Philips is also a shareholder in several privately owned
companies including NXP. As a result, Philips is exposed
to potential value adjustments.
Commodity price risk
Commodity price risk is the risk that the fair value or
future cash flows of a financial instrument will fluctuate
because of changes in commodity prices.
Philips is a purchaser of certain base metals, precious
metals and energy. Philips hedges certain commodity price
risks using derivative instruments to minimize significant,
unanticipated earnings fluctuations caused by commodity
price volatility. The commodity price derivatives that
Philips enters into are accounted for as cash flow hedges
to offset forecasted purchases.
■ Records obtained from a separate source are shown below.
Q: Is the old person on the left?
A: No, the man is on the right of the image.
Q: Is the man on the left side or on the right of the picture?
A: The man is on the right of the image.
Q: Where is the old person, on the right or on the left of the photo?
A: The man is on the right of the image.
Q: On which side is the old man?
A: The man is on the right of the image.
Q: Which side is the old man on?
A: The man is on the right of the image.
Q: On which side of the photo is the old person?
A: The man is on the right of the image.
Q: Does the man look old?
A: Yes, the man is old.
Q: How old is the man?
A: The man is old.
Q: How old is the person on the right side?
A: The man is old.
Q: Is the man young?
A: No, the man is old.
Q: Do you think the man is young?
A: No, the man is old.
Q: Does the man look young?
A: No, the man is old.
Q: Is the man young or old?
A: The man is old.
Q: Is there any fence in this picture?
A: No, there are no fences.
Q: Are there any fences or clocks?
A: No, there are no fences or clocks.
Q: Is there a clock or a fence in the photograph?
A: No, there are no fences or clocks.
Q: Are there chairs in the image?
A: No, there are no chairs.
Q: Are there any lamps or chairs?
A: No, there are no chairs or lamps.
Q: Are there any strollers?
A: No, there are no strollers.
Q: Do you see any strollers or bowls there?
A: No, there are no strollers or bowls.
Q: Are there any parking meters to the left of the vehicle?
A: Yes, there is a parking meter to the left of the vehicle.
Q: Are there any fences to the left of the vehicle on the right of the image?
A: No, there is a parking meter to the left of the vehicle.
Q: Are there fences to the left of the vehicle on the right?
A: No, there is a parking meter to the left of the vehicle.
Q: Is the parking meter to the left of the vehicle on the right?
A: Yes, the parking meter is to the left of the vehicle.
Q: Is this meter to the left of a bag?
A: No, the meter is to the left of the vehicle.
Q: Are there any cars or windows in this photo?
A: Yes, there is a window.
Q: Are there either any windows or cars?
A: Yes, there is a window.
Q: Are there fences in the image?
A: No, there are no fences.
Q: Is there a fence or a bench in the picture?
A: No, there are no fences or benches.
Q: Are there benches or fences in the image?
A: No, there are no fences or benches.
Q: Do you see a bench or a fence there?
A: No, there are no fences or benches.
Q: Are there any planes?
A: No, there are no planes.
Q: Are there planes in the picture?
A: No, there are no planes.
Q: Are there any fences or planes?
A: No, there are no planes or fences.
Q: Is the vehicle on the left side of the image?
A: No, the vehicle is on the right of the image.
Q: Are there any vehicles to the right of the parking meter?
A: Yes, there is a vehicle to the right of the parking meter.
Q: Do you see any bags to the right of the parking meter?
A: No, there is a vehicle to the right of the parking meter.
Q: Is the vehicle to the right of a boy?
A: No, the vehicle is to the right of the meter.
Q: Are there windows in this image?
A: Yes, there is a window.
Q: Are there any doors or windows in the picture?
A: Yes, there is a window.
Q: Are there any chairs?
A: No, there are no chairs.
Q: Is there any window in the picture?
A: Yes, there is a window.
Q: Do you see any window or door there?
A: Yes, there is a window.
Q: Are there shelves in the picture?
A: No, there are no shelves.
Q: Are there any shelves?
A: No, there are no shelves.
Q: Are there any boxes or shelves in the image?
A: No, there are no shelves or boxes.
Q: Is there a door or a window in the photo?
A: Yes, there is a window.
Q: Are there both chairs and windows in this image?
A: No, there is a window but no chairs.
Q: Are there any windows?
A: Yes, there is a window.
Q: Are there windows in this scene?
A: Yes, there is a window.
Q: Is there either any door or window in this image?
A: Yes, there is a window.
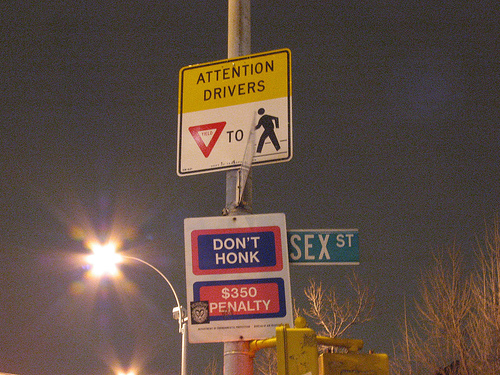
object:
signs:
[174, 48, 312, 344]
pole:
[222, 0, 256, 375]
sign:
[288, 227, 361, 266]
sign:
[183, 212, 293, 344]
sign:
[174, 48, 294, 180]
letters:
[193, 60, 274, 101]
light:
[83, 242, 125, 281]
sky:
[0, 1, 500, 375]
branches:
[290, 236, 500, 375]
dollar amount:
[222, 286, 258, 300]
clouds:
[248, 0, 500, 230]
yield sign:
[188, 121, 227, 158]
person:
[252, 107, 281, 153]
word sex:
[290, 233, 331, 261]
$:
[222, 287, 232, 300]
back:
[291, 280, 500, 375]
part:
[306, 279, 322, 302]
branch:
[285, 277, 377, 338]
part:
[242, 56, 287, 158]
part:
[95, 251, 107, 269]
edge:
[243, 0, 252, 56]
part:
[129, 1, 184, 57]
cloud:
[1, 1, 177, 201]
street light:
[80, 254, 189, 375]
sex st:
[290, 233, 355, 261]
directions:
[211, 236, 261, 264]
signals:
[251, 320, 390, 375]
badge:
[190, 301, 209, 324]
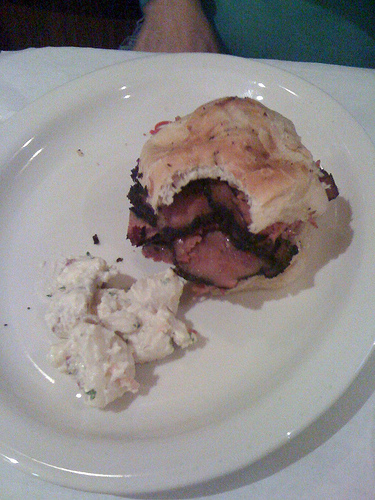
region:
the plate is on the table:
[2, 0, 363, 490]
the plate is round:
[0, 47, 355, 461]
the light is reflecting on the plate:
[0, 430, 137, 494]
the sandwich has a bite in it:
[137, 75, 330, 293]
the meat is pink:
[139, 177, 311, 292]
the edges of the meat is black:
[171, 180, 299, 281]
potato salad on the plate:
[39, 226, 195, 389]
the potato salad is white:
[7, 228, 210, 408]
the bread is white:
[120, 96, 335, 270]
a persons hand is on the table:
[115, 1, 356, 63]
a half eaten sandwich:
[139, 92, 284, 282]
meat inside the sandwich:
[159, 165, 242, 280]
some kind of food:
[40, 242, 171, 381]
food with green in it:
[47, 263, 161, 394]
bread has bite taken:
[143, 112, 325, 256]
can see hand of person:
[129, 11, 230, 64]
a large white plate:
[205, 295, 318, 427]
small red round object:
[149, 115, 172, 143]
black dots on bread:
[173, 105, 275, 181]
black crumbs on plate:
[58, 225, 128, 268]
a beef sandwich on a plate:
[121, 92, 322, 294]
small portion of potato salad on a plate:
[45, 258, 173, 393]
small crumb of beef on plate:
[91, 231, 100, 246]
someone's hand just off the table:
[133, 3, 225, 59]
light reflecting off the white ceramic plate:
[16, 134, 40, 158]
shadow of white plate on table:
[284, 390, 371, 442]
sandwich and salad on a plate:
[10, 73, 354, 416]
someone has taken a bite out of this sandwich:
[126, 120, 317, 282]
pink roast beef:
[109, 160, 340, 307]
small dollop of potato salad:
[42, 250, 209, 419]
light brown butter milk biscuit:
[131, 84, 344, 239]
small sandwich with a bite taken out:
[115, 83, 348, 302]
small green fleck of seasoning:
[82, 383, 100, 406]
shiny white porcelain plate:
[2, 47, 372, 495]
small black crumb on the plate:
[82, 225, 104, 251]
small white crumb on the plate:
[68, 141, 84, 161]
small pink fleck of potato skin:
[52, 256, 84, 267]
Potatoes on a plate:
[42, 249, 191, 409]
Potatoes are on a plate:
[37, 253, 195, 407]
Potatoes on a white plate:
[43, 251, 198, 408]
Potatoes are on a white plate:
[41, 253, 201, 407]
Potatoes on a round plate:
[50, 252, 197, 409]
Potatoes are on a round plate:
[44, 253, 199, 409]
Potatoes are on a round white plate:
[39, 253, 200, 412]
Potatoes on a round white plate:
[38, 250, 204, 408]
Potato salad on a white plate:
[43, 250, 203, 411]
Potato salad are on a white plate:
[41, 251, 198, 411]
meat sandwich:
[130, 83, 325, 283]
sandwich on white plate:
[141, 90, 336, 296]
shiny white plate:
[136, 415, 207, 455]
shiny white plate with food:
[55, 91, 321, 363]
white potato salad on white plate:
[52, 324, 132, 404]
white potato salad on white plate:
[50, 252, 100, 306]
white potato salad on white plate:
[131, 287, 184, 352]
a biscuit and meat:
[128, 98, 338, 290]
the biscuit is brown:
[137, 97, 328, 234]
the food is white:
[49, 258, 204, 399]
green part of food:
[87, 389, 99, 401]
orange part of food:
[188, 326, 200, 336]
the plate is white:
[1, 50, 372, 494]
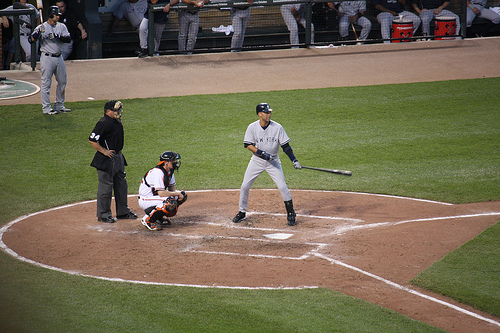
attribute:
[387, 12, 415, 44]
cooler — red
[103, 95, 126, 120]
mask — white, face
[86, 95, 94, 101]
spot — white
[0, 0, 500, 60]
people — sitting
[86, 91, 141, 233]
umpire — all in black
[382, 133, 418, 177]
ground — marked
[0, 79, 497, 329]
grass — short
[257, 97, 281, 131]
head — man's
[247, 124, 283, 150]
uniform — gray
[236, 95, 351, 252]
man — wearing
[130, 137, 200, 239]
man — wearing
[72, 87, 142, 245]
man — wearing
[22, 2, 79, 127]
man — wearing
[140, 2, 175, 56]
man — wearing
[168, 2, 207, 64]
man — wearing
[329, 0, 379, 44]
man — wearing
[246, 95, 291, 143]
baseball player — Yankees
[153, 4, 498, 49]
fence — black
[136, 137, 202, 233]
catcher — crouched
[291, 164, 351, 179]
bat — baseball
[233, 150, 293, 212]
pants — player's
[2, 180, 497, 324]
chalk — white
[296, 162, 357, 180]
bat — large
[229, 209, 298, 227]
shoes — black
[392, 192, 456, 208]
color — white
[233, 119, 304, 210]
dress — sports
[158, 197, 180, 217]
pad — knee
As of December 2009, a
gain of less than EUR 1 million was deferred in equity as a
result of these hedges. A 10% increase in the market price
of all commodities as of December 31, 2009 would
increase the fair value of the derivatives by less than EUR 1
million.
Credit risk
Credit risk represents the loss that would be recognized
at the reporting date if counterparties failed completely to
perform their payment obligations as contracted. Credit
risk is present within Philips trade receivables. To have
better insights into the credit exposures, Philips performs
ongoing evaluations of the financial and non-financial
conditions of its customers and adjusts credit limits when
appropriate. In instances where the creditworthiness of a
customer is determined not to be sufficient to grant the
credit limit required, there are a number of mitigation
tools that can be utilized to close the gap including
reducing payment terms, cash on delivery, pre-payments
and pledges on assets.
Philips invests available cash and cash equivalents with
various financial institutions and is exposed to credit risk
with these counterparties. The analysis below includes
short-term deposits which were the main component of
cash and cash equivalents totaling EUR 3,740 million as of
December 31, 2009 (2008: 2,847 million). Philips is also
exposed to credit risks in the event of non-performance
by financial institutions with respect to financial derivative
instruments.
Philips actively manages concentration risk and on a daily
basis measures the potential loss under certain stress
scenarios, should a financial institution default. These
worst-case scenario losses are monitored and limited by
the company. As of December 31, 2009 Philips had credit
risk exceeding EUR 25 million with the following number
of financial institutions:
Credit risk with number of counterparties
25-100
million
100-500
million
500-2,000
million
AAA-rated governments 1
AAA-rated government banks 2
AAA-rated bank
counterparties 1
AA-rated bank counterparties 2
A-rated bank counterparties 3 1
5 1 4
The company does not enter into any financial derivative
instruments to protect against default by financial
institutions. However, where possible the company
requires all financial institution with whom it deals in
derivative transactions to complete legally enforceable
netting agreements under an International Swap Dealers
Association master agreement or otherwise prior to
trading, and whenever possible, to have a strong credit
rating from Standard & Poor’s and Moody’s Investor
Services. Philips also regularly monitors the development
of the credit risk of its financial counterparties. Wherever
possible, cash is invested and financial transactions are
concluded with financial institutions with strong credit
ratings or with governments or government-backed
institutions. For an overview of the overall maximum
credit exposure of the group’s financial assets, please
refer to note 32 for details of carrying amounts and fair
value.
Country risk
Country risk is the risk that political, legal, or economic
developments in a single country could adversely impact
our performance. The country risk per country is defined
as the sum of the equity of all subsidiaries and associated
companies in country cross-border transactions, such as
intercompany loans, accounts receivable from third
parties and intercompany accounts receivable. The
country risk is monitored on a regular basis.